### Exercise prompt
Write out the material below again, line for line, without any images.

### Collected data
• • • •
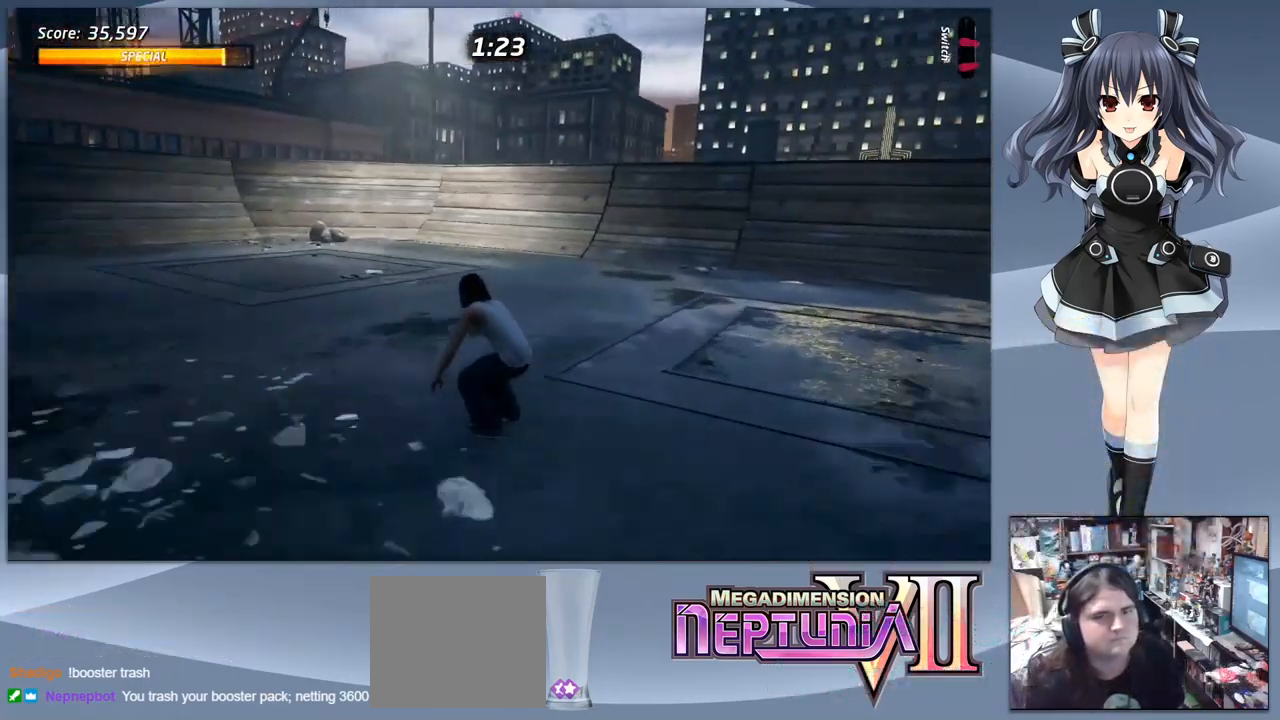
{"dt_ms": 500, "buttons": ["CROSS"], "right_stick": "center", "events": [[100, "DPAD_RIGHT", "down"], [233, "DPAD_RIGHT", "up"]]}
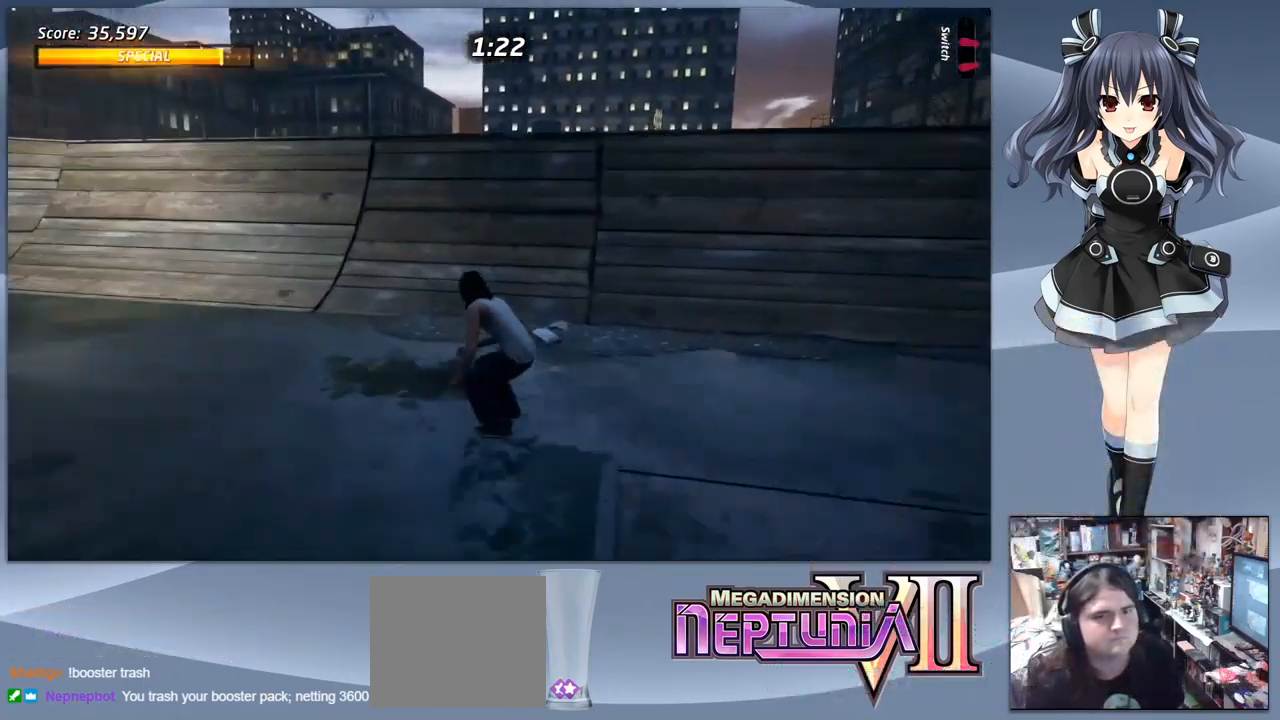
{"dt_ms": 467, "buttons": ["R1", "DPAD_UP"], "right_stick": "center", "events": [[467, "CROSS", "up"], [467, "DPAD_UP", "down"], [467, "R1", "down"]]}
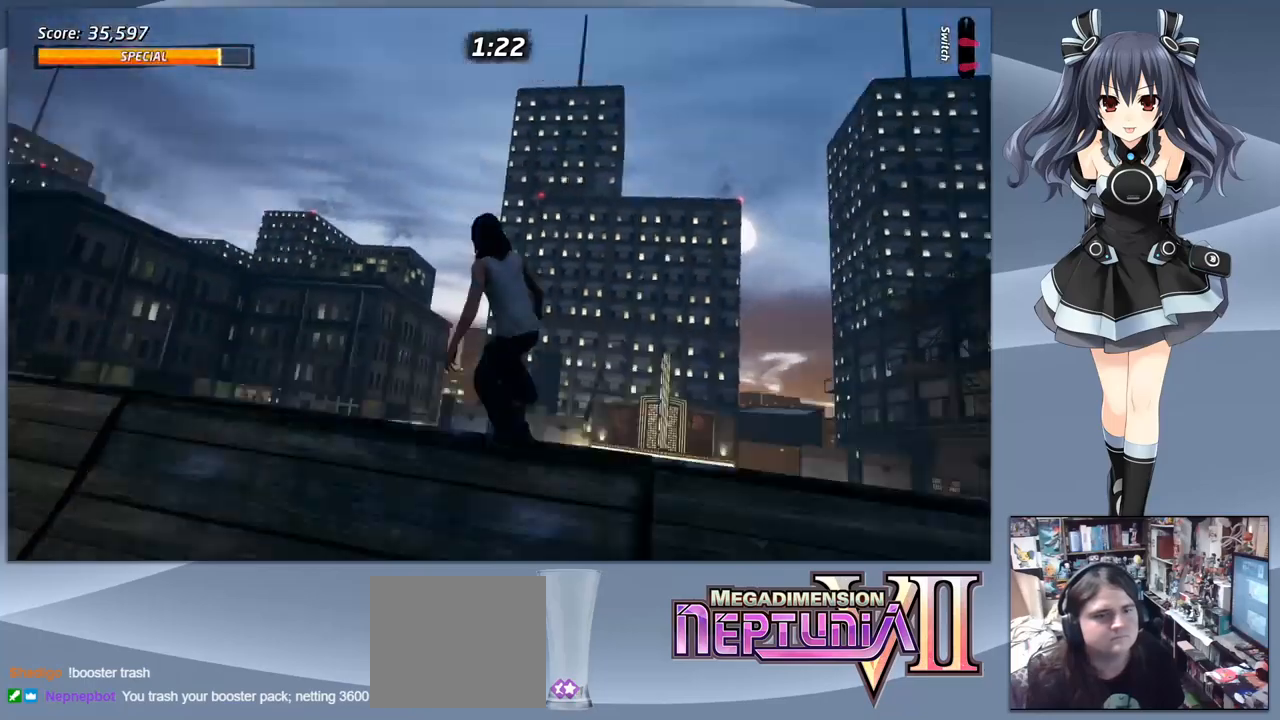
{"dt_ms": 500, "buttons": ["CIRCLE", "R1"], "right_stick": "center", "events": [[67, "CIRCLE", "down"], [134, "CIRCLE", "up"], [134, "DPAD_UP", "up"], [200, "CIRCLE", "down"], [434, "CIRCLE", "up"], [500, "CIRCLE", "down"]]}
• • • •
### Answer space
{"dt_ms": 500, "buttons": ["CROSS"], "right_stick": "center", "events": [[100, "DPAD_RIGHT", "down"], [233, "DPAD_RIGHT", "up"]]}
{"dt_ms": 467, "buttons": ["R1", "DPAD_UP"], "right_stick": "center", "events": [[467, "CROSS", "up"], [467, "DPAD_UP", "down"], [467, "R1", "down"]]}
{"dt_ms": 500, "buttons": ["CIRCLE", "R1"], "right_stick": "center", "events": [[67, "CIRCLE", "down"], [134, "CIRCLE", "up"], [134, "DPAD_UP", "up"], [200, "CIRCLE", "down"], [434, "CIRCLE", "up"], [500, "CIRCLE", "down"]]}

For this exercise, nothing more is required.